Technical Controls That Support Compliance
Prompt minimization
Do not send full records when only a few fields are required.
Redaction before logging
function redactSensitiveFields(text: string) {
return text
.replace(/d{3}-d{2}-d{4}/g, "[REDACTED_SSN]")
.replace(/d{16}/g, "[REDACTED_CARD]")
.replace(/[A-Z0-9._%+-]+@[A-Z0-9.-]+.[A-Z]{2,}/gi, "[REDACTED_EMAIL]");
}
Access controls on transcripts and traces
Support staff, engineers, and security teams should not all see the same level of conversation detail by default.
Vendor configuration review
Verify training, retention, region, and sub-processor settings for every external AI service.
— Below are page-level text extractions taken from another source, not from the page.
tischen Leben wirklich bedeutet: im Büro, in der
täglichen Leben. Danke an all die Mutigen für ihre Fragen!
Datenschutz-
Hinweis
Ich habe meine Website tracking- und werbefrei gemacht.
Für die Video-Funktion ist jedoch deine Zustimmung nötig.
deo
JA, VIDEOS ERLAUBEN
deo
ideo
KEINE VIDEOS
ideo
Deletion and export workflows
If a user requests deletion or access to their data, AI interaction history cannot become the forgotten system that breaks compliance.
An AI Compliance Checklist for Shipping Teams
- Map every place AI interaction data is stored or copied.
- Define lawful basis and processor relationships before launch.
- Minimize what enters prompts, retrieval, and logs.
- Set retention limits for prompts, outputs, traces, and uploads.
- Verify vendor training and retention defaults.
- Restrict who can view AI transcripts and debugging payloads.
- Support deletion, export, and correction workflows where required.
- Review PHI handling separately for HIPAA-affected use cases.
- Collect evidence for SOC 2 around access, change control, and vendor review.
- Reassess the design whenever the model provider, routing, or data sources change.
Further Reading
Related SecureCodeReviews guides:
The core lesson is straightforward: compliance does not happen because a provider says the word enterprise. It happens because your system minimizes data, enforces policy, and keeps evidence of control.